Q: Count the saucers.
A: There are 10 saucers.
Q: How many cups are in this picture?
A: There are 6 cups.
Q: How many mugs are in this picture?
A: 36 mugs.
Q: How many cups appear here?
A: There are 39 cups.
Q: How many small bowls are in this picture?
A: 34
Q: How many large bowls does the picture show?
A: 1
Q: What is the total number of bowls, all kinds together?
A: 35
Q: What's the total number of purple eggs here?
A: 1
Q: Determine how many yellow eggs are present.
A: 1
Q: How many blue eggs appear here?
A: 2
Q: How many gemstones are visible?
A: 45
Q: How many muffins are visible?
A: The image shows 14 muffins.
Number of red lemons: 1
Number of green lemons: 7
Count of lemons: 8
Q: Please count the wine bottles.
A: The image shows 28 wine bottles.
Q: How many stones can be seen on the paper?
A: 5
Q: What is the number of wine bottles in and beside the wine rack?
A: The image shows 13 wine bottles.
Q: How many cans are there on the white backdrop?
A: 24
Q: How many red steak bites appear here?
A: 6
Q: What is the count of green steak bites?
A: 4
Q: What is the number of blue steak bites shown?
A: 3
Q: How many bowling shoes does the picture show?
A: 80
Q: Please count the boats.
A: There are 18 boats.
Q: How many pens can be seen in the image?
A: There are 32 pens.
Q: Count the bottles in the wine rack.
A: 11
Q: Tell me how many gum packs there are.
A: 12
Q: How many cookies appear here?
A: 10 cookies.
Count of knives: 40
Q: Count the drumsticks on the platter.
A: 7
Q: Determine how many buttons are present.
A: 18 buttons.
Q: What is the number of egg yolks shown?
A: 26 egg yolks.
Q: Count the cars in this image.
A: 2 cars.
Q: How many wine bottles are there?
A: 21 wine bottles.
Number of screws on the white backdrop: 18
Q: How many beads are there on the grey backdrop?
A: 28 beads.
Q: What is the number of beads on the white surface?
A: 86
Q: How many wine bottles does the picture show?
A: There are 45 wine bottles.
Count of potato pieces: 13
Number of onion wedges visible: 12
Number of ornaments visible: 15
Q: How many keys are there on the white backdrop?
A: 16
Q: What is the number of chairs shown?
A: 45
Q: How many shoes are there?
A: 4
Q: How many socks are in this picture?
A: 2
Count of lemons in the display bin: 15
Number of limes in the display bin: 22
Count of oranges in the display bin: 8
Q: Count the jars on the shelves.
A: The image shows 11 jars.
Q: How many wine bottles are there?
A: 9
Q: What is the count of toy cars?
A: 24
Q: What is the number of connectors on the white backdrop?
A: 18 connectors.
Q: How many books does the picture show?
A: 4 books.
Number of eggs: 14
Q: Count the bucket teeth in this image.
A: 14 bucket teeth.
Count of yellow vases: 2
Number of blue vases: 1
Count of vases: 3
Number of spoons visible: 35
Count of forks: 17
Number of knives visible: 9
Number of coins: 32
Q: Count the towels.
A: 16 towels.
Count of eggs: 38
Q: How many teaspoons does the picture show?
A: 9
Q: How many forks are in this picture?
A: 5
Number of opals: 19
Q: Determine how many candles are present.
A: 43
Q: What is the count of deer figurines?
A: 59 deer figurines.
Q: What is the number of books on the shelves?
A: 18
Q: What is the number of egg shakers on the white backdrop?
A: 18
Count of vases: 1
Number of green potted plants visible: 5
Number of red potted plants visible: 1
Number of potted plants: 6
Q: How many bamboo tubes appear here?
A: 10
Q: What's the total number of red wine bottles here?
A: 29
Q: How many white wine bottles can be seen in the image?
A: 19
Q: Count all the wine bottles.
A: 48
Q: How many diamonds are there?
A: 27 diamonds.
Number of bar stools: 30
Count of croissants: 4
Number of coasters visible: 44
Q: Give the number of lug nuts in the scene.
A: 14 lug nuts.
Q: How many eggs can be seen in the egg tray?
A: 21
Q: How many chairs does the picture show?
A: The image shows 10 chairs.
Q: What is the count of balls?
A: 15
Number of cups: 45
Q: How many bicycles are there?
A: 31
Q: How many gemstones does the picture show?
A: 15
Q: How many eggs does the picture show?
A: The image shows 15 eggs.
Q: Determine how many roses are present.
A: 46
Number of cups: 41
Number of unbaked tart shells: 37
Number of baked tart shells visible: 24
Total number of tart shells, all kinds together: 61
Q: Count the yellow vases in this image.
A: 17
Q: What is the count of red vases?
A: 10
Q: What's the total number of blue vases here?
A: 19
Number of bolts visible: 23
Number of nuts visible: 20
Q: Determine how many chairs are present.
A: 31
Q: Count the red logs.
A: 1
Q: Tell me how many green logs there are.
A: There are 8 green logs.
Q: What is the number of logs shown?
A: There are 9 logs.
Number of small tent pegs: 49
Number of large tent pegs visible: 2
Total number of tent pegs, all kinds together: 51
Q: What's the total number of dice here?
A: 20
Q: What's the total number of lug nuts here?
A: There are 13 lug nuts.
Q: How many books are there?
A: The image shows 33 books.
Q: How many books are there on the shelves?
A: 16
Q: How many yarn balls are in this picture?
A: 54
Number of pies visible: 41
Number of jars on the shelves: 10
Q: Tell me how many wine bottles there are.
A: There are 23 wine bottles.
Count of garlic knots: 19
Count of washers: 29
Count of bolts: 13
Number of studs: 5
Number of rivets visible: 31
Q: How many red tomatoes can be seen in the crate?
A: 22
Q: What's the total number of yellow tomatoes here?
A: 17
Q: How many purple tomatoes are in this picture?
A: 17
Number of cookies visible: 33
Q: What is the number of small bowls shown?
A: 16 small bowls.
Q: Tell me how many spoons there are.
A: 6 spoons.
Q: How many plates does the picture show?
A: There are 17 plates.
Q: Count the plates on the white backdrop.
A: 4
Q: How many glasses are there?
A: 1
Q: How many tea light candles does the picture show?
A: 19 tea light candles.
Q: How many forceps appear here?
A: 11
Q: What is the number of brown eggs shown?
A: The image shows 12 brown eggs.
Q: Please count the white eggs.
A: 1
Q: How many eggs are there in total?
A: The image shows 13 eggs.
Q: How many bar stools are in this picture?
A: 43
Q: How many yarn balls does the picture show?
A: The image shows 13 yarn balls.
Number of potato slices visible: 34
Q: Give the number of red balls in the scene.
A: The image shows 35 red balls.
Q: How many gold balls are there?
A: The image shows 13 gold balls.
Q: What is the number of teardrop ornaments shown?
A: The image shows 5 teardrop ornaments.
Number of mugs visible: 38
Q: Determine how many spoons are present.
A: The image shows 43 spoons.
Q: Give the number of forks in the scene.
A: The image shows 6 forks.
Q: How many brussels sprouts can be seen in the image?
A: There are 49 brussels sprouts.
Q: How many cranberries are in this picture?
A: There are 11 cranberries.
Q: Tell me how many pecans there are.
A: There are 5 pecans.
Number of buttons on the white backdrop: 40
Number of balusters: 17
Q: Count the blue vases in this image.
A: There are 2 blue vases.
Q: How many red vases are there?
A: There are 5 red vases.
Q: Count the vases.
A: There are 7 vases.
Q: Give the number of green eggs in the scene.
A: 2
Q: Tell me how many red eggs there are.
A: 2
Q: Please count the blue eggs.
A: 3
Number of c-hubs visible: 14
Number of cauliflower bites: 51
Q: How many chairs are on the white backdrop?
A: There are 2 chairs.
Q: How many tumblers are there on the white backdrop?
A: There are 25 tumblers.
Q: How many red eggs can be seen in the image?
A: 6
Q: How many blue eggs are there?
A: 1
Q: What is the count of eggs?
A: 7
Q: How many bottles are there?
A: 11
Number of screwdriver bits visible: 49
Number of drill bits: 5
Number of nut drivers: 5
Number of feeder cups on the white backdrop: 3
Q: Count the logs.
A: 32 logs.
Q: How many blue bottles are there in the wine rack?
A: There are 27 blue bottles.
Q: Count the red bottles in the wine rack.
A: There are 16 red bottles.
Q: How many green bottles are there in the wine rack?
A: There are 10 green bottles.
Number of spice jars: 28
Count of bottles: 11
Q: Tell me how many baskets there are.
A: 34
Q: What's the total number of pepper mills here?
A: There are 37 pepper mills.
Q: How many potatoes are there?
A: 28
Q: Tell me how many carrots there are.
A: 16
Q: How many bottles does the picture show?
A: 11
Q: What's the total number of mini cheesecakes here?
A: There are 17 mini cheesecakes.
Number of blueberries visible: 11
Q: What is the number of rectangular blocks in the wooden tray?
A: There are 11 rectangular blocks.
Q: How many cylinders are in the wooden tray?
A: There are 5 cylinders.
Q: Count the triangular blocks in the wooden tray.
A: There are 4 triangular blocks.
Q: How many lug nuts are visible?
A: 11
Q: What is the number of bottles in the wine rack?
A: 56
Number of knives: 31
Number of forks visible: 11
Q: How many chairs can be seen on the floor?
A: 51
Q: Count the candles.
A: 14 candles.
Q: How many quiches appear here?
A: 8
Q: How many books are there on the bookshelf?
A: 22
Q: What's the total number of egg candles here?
---------------
[Short problem]: Will you transcribe the records above word for word, starting with the line that contains "Q: How many chairs can be seen on the floor?" and continuing through the final line of the records?

[Response to this exercise]:
Q: How many chairs can be seen on the floor?
A: 51
Q: Count the candles.
A: 14 candles.
Q: How many quiches appear here?
A: 8
Q: How many books are there on the bookshelf?
A: 22
Q: What's the total number of egg candles here?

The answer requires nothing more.